ECLI:NL:RBZWB:2023:6854

Rechtbank Zeeland-West-Brabant

Datum uitspraak
18 september 2023
Publicatiedatum
4 oktober 2023
Zaaknummer
C/02/413441 / FA RK 23/4097
Instantie
Rechtbank Zeeland-West-Brabant
Type
Uitspraak
Procedures
  • Beschikking
Rechters
  • Mr. Smits
Vindplaatsen
  • Rechtspraak.nl
AI samenvatting door LexboostAutomatisch gegenereerd

Verlening van een zorgmachtiging op basis van de Wet verplichte geestelijke gezondheidszorg

Op 18 september 2023 heeft de Rechtbank Zeeland-West-Brabant, locatie Middelburg, een beschikking gegeven in een rekestprocedure betreffende de verlening van een zorgmachtiging voor een betrokkene, geboren in 1975. De officier van justitie had verzocht om een zorgmachtiging voor de duur van twaalf maanden, gebaseerd op artikel 6:4 van de Wet verplichte geestelijke gezondheidszorg (Wvggz). De rechtbank heeft de mondelinge behandeling op dezelfde datum gehouden, waarbij de betrokkene, haar advocaat, haar echtgenoot, een behandelaar en een verpleegkundige aanwezig waren. De officier van justitie was niet aanwezig.
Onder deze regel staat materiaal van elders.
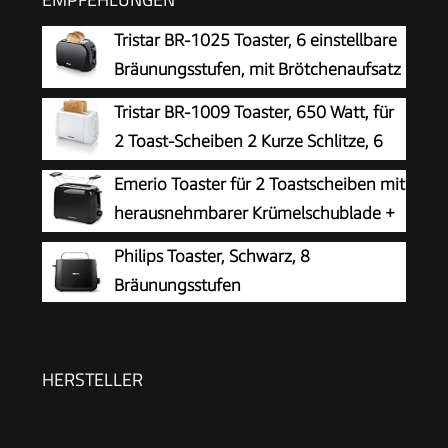
Tristar BR-1025 Toaster, 6 einstellbare
Bräunungsstufen, mit Brötchenaufsatz
und herausnehmbarem Krümelfach
Tristar BR-1009 Toaster, 650 Watt, für
2 Toast-Scheiben 2 Kurze Schlitze, 6
Bräunungsstufen und
Emerio Toaster für 2 Toastscheiben mit
Aufwärmfunktion für Brötchen – Weiß
herausnehmbarer Krümelschublade +
Unterbrechungstaste + 6 einstellbare
Philips Toaster, Schwarz, 8
Bräunungsstufen + Brötchenaufsatz +
Bräunungsstufen
Kabelaufwicklung | 700W | TO-128676.3
HERSTELLER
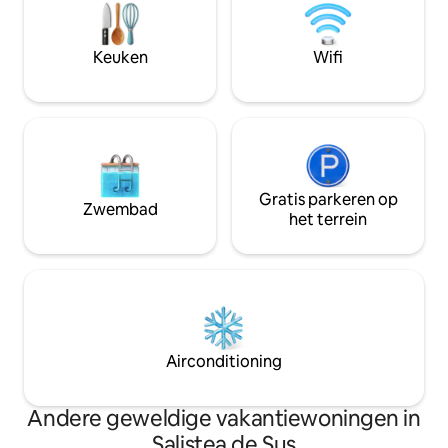
Keuken
Wifi
Gratis parkeren op
Zwembad
het terrein
Airconditioning
Andere geweldige vakantiewoningen in
Salistea de Sus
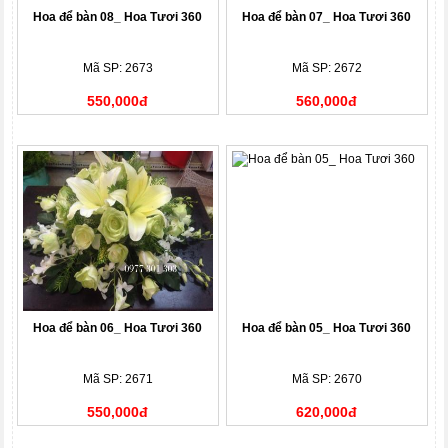
Hoa để bàn 08_ Hoa Tươi 360
Hoa để bàn 07_ Hoa Tươi 360
Mã SP: 2673
Mã SP: 2672
550,000đ
560,000đ
Hoa để bàn 06_ Hoa Tươi 360
Hoa để bàn 05_ Hoa Tươi 360
Mã SP: 2671
Mã SP: 2670
550,000đ
620,000đ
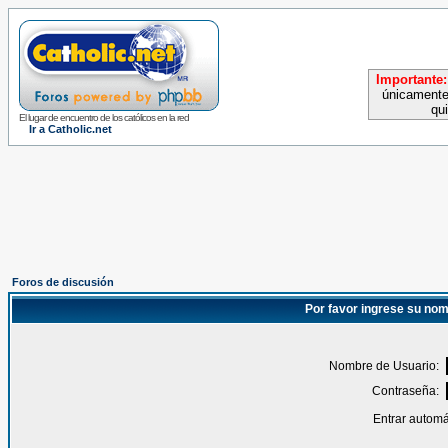
Importante:
únicamente
qu
El lugar de encuentro de los católicos en la red
Ir a Catholic.net
Foros de discusión
Por favor ingrese su nom
Nombre de Usuario:
Contraseña:
Entrar automá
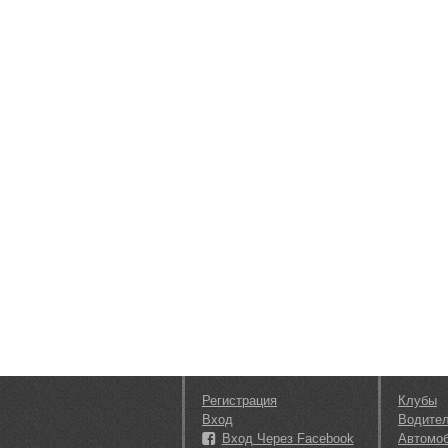
Регистрация
Клубы
Вход
Водите
Вход Через Facebook
Автомо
De rechtbank heeft vastgesteld dat de betrokkene lijdt aan een psychische stoornis, wat leidt tot ernstig nadeel, waaronder suïcidaliteit en agressief gedrag. De rechtbank oordeelde dat verplichte zorg noodzakelijk is om ernstig nadeel af te wenden en om de geestelijke gezondheid van de betrokkene te stabiliseren. De rechtbank heeft de verzoeken van de officier van justitie voor verplichte zorg beoordeeld en enkele vormen van zorg goedgekeurd, waaronder het uitoefenen van toezicht en het beperken van de bewegingsvrijheid, maar andere verzoeken zijn afgewezen.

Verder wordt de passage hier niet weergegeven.